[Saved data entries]

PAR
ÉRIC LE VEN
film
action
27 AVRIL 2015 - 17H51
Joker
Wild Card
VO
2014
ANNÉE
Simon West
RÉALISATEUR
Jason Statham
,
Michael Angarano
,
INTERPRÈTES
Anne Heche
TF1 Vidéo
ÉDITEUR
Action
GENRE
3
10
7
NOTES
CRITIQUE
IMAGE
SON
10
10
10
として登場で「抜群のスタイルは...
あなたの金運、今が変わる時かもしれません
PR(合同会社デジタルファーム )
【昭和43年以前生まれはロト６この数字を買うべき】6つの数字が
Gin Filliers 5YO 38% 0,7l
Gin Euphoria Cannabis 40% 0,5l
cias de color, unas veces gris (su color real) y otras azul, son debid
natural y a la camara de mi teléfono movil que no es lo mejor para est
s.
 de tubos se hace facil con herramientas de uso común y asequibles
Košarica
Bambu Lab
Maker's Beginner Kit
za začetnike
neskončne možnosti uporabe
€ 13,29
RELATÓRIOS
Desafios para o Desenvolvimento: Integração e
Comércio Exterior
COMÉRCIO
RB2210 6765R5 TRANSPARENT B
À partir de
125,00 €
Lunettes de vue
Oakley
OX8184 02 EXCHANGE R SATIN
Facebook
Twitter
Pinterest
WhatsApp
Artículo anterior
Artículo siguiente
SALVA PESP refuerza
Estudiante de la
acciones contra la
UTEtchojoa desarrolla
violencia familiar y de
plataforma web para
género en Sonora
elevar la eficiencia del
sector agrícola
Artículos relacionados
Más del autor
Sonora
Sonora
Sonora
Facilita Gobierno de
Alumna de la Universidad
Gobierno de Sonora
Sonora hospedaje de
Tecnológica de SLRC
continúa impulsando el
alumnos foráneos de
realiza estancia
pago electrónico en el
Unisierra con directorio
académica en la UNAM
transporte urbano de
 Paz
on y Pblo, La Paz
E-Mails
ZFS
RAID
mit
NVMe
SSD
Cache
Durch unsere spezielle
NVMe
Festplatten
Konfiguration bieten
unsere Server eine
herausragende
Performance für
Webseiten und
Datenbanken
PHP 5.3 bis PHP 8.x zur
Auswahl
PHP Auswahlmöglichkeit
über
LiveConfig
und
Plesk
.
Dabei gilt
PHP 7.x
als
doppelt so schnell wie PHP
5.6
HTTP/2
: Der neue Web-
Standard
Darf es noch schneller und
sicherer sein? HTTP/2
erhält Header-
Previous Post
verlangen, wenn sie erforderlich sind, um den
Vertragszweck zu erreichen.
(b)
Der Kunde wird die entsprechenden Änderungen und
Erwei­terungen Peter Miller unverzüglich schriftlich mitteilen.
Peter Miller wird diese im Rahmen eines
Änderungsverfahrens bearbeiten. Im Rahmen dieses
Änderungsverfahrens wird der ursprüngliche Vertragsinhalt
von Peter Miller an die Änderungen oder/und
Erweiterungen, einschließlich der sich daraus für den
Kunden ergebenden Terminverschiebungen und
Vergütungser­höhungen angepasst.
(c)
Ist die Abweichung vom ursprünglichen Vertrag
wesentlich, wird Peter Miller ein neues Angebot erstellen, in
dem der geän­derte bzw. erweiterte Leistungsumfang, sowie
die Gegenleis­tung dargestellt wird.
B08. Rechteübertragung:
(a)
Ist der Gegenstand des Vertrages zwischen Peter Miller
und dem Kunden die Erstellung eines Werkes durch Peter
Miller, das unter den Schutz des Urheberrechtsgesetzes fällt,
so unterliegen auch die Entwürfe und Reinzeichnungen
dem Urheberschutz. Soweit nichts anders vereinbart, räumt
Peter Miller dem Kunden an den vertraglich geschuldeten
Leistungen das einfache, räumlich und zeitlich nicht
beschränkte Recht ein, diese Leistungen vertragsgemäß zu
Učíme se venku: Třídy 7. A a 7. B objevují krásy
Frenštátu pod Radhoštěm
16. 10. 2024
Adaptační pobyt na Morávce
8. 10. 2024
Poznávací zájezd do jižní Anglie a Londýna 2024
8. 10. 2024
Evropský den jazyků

▶ _What you will do_: Pick out every line in the listing that contains the word "Miller".

▶ _Solution to this task_:
Erwei­terungen Peter Miller unverzüglich schriftlich mitteilen.
Peter Miller wird diese im Rahmen eines
von Peter Miller an die Änderungen oder/und
wesentlich, wird Peter Miller ein neues Angebot erstellen, in
Ist der Gegenstand des Vertrages zwischen Peter Miller
Miller, das unter den Schutz des Urheberrechtsgesetzes fällt,
Peter Miller dem Kunden an den vertraglich geschuldeten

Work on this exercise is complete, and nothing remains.